→ **Material provided**
────────────────────

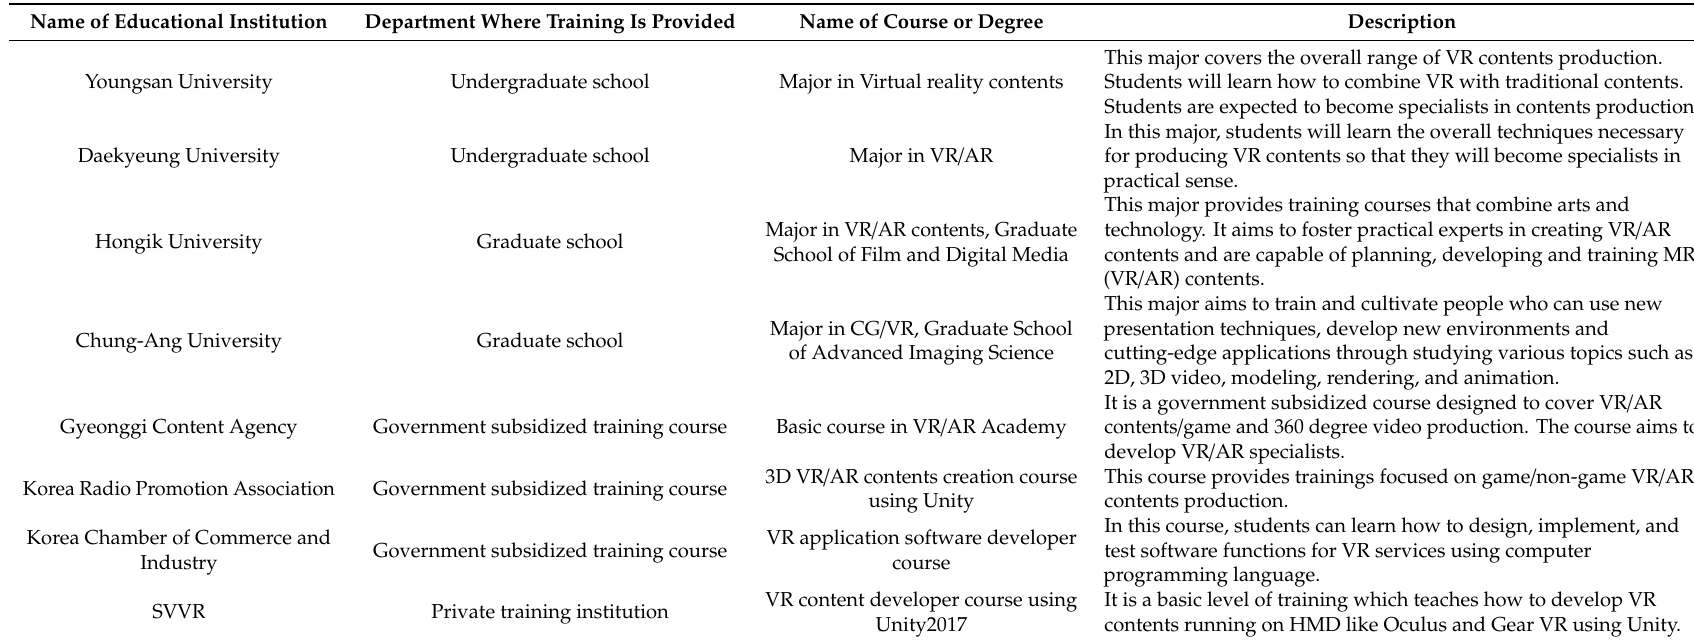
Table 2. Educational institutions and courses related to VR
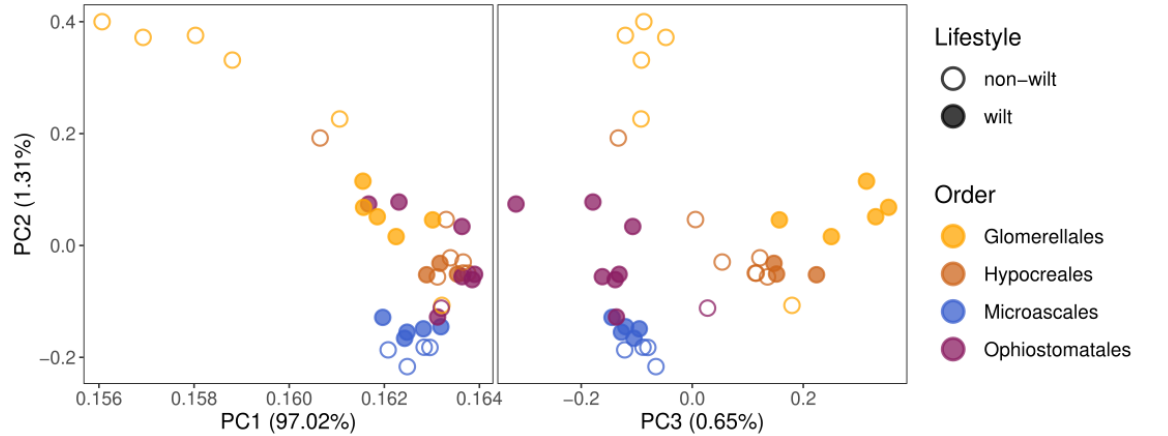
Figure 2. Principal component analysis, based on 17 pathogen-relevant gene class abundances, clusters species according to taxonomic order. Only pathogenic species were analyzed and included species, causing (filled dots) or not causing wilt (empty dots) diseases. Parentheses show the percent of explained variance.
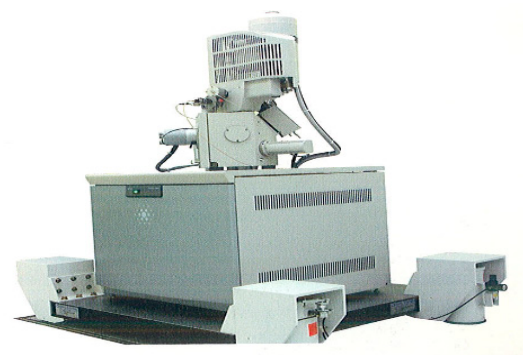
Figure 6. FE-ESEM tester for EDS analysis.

────────────────────

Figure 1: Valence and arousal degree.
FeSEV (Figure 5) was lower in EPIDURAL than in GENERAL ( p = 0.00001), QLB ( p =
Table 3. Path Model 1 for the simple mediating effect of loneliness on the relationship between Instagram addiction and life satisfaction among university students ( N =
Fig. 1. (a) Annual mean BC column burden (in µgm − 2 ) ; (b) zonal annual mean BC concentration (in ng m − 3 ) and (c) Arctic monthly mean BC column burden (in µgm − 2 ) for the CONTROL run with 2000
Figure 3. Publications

────────────────────

→ **Problem to solve**
Within the listing above, copy exactly the lines that start at the one with "Table 2. Educational" and continue through the one with "Figure 6. FE-ESEM tester for EDS analysis.". Omit pictures.

→ **Task answer**
Table 2. Educational institutions and courses related to VR
Figure 2. Principal component analysis, based on 17 pathogen-relevant gene class abundances, clusters species according to taxonomic order. Only pathogenic species were analyzed and included species, causing (filled dots) or not causing wilt (empty dots) diseases. Parentheses show the percent of explained variance.
Figure 6. FE-ESEM tester for EDS analysis.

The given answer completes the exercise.